Reputation:
I have a sql query. This query brings records which column_2 in (51, 14) and not in (54). Sorry for my bad gramer. Here is the query:
SELECT t1.'column_1'
FROM table_1 t1
WHERE t1.'column_2' IN (51, 17)
AND t1.'column_2' NOT IN (SELECT t2.'column_1' FROM table_1 t2 WHERE t2.'column_2' = 54)
AND t1.create_time BETWEEN (NOW() - INTERVAL 25 HOUR) AND (NOW() - INTERVAL 24 HOUR)
ORDER BY t1.create_time DESC
t1 and t2 are the same table
By the number of records which have 'table_name'.'column_2' = 2
increase, this query will lose its efficiency.

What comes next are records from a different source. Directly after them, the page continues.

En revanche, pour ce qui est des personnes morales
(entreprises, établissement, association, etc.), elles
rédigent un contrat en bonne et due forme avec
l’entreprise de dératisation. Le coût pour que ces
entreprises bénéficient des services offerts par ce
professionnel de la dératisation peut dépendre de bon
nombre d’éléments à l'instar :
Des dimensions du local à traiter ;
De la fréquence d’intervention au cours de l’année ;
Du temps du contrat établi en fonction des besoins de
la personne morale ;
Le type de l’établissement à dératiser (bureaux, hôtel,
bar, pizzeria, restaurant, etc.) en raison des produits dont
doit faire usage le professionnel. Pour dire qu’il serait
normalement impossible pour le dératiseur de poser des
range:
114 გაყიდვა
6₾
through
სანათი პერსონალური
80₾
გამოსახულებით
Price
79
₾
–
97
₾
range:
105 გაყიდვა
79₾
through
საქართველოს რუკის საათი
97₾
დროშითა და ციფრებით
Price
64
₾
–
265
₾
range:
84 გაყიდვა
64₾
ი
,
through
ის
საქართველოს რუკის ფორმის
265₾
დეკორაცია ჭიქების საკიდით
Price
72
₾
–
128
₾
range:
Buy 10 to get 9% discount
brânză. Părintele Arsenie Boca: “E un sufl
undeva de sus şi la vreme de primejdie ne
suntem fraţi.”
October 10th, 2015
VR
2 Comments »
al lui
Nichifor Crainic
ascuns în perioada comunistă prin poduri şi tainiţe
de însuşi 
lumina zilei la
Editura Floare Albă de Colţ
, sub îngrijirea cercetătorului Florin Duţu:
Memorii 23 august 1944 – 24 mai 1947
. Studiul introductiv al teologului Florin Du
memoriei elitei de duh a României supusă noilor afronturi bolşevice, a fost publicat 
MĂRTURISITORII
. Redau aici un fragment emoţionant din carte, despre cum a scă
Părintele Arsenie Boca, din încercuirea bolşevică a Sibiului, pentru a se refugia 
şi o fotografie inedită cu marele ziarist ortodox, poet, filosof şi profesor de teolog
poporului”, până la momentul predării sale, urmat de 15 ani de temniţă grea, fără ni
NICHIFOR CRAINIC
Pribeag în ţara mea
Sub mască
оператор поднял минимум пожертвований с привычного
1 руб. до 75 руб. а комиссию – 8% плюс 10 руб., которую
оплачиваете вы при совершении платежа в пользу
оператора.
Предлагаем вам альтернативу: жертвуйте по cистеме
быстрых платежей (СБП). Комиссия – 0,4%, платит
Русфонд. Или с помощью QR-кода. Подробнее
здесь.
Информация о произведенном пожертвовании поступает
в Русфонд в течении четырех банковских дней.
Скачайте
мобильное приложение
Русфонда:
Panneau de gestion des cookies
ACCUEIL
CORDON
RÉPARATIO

Is there a better way to simplify this query?
Thank you for your help.
Upvotes: 0
Views: 55
Reputation: 521178
The current structure of your query already looks fairly optimal, but it might benefit from the addition of indices to make it execute faster. Consider this slightly updated version, followed by the index definitions:
SELECT t1.column_1
FROM table_name t1
WHERE
column_2 IN (51, 17) AND
NOT EXISTS (SELECT 1 FROM table_name t2 WHERE t2.column_1 = t1.column_2 AND
t2.column_2 = 54) AND
create_time BETWEEN (NOW() - INTERVAL 24 HOUR) AND (NOW() - INTERVAL 25 HOUR)
ORDER BY
create_time DESC;
CREATE INDEX idx1 ON table_name (column_2, create_time); -- for outer query
CREATE INDEX idx2 ON table_name (column_2, column_1); -- for inner exsits query
The index idx1
above can be used to speed up the WHERE
clause of the outer query. For the exists logic, we define a second index idx2
which should let MySQL quickly lookup any column_2
value in the table and decide whether or not it is a matching record.
You may run EXPLAIN
on the above query before and after the tuning, to see what benefit the indices might bring.